_What needs to be done_
In full and without alteration, write out the records.
───── Task inputs
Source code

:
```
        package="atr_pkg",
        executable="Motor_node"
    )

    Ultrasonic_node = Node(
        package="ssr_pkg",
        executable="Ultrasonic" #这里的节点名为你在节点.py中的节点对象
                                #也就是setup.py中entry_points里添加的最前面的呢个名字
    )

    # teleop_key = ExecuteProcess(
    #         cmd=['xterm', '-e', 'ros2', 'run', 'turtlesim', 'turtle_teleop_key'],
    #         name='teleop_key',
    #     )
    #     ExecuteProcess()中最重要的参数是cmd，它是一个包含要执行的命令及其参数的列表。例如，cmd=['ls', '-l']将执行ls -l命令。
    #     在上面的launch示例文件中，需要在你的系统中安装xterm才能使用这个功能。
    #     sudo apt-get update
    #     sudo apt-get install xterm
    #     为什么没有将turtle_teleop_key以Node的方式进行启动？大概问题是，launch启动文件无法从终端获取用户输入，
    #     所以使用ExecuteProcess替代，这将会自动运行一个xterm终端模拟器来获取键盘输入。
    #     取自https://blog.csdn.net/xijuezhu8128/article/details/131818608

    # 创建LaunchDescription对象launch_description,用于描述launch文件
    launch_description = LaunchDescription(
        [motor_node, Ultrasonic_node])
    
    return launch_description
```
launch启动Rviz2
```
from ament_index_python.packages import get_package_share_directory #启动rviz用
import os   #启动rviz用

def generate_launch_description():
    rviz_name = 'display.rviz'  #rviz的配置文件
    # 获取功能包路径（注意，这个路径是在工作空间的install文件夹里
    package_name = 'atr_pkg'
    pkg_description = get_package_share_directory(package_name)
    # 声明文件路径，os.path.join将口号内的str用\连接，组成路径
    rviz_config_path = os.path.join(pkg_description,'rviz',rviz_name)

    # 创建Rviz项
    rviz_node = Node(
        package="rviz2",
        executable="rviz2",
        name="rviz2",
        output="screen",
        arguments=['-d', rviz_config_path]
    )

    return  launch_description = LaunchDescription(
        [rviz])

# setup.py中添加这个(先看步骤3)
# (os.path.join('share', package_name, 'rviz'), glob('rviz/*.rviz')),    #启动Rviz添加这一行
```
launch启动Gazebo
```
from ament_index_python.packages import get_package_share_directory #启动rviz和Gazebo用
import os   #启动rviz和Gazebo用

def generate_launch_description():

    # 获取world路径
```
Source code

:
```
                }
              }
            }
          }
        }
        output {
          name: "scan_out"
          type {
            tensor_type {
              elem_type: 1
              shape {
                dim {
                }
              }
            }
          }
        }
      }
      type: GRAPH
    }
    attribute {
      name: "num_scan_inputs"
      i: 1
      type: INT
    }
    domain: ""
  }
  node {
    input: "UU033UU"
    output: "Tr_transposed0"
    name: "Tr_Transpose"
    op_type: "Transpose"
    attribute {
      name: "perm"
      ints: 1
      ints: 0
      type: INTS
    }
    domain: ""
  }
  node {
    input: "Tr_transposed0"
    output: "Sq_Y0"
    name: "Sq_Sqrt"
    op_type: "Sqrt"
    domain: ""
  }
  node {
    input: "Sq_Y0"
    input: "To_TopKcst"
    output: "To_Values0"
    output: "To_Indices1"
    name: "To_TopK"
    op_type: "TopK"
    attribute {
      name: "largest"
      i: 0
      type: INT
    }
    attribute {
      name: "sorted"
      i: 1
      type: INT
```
──────────
_Response to the exercise_
Source code

:
```
        package="atr_pkg",
        executable="Motor_node"
    )

    Ultrasonic_node = Node(
        package="ssr_pkg",
        executable="Ultrasonic" #这里的节点名为你在节点.py中的节点对象
                                #也就是setup.py中entry_points里添加的最前面的呢个名字
    )

    # teleop_key = ExecuteProcess(
    #         cmd=['xterm', '-e', 'ros2', 'run', 'turtlesim', 'turtle_teleop_key'],
    #         name='teleop_key',
    #     )
    #     ExecuteProcess()中最重要的参数是cmd，它是一个包含要执行的命令及其参数的列表。例如，cmd=['ls', '-l']将执行ls -l命令。
    #     在上面的launch示例文件中，需要在你的系统中安装xterm才能使用这个功能。
    #     sudo apt-get update
    #     sudo apt-get install xterm
    #     为什么没有将turtle_teleop_key以Node的方式进行启动？大概问题是，launch启动文件无法从终端获取用户输入，
    #     所以使用ExecuteProcess替代，这将会自动运行一个xterm终端模拟器来获取键盘输入。
    #     取自https://blog.csdn.net/xijuezhu8128/article/details/131818608

    # 创建LaunchDescription对象launch_description,用于描述launch文件
    launch_description = LaunchDescription(
        [motor_node, Ultrasonic_node])
    
    return launch_description
```
launch启动Rviz2
```
from ament_index_python.packages import get_package_share_directory #启动rviz用
import os   #启动rviz用

def generate_launch_description():
    rviz_name = 'display.rviz'  #rviz的配置文件
    # 获取功能包路径（注意，这个路径是在工作空间的install文件夹里
    package_name = 'atr_pkg'
    pkg_description = get_package_share_directory(package_name)
    # 声明文件路径，os.path.join将口号内的str用\连接，组成路径
    rviz_config_path = os.path.join(pkg_description,'rviz',rviz_name)

    # 创建Rviz项
    rviz_node = Node(
        package="rviz2",
        executable="rviz2",
        name="rviz2",
        output="screen",
        arguments=['-d', rviz_config_path]
    )

    return  launch_description = LaunchDescription(
        [rviz])

# setup.py中添加这个(先看步骤3)
# (os.path.join('share', package_name, 'rviz'), glob('rviz/*.rviz')),    #启动Rviz添加这一行
```
launch启动Gazebo
```
from ament_index_python.packages import get_package_share_directory #启动rviz和Gazebo用
import os   #启动rviz和Gazebo用

def generate_launch_description():

    # 获取world路径
```
Source code

:
```
                }
              }
            }
          }
        }
        output {
          name: "scan_out"
          type {
            tensor_type {
              elem_type: 1
              shape {
                dim {
                }
              }
            }
          }
        }
      }
      type: GRAPH
    }
    attribute {
      name: "num_scan_inputs"
      i: 1
      type: INT
    }
    domain: ""
  }
  node {
    input: "UU033UU"
    output: "Tr_transposed0"
    name: "Tr_Transpose"
    op_type: "Transpose"
    attribute {
      name: "perm"
      ints: 1
      ints: 0
      type: INTS
    }
    domain: ""
  }
  node {
    input: "Tr_transposed0"
    output: "Sq_Y0"
    name: "Sq_Sqrt"
    op_type: "Sqrt"
    domain: ""
  }
  node {
    input: "Sq_Y0"
    input: "To_TopKcst"
    output: "To_Values0"
    output: "To_Indices1"
    name: "To_TopK"
    op_type: "TopK"
    attribute {
      name: "largest"
      i: 0
      type: INT
    }
    attribute {
      name: "sorted"
      i: 1
      type: INT
```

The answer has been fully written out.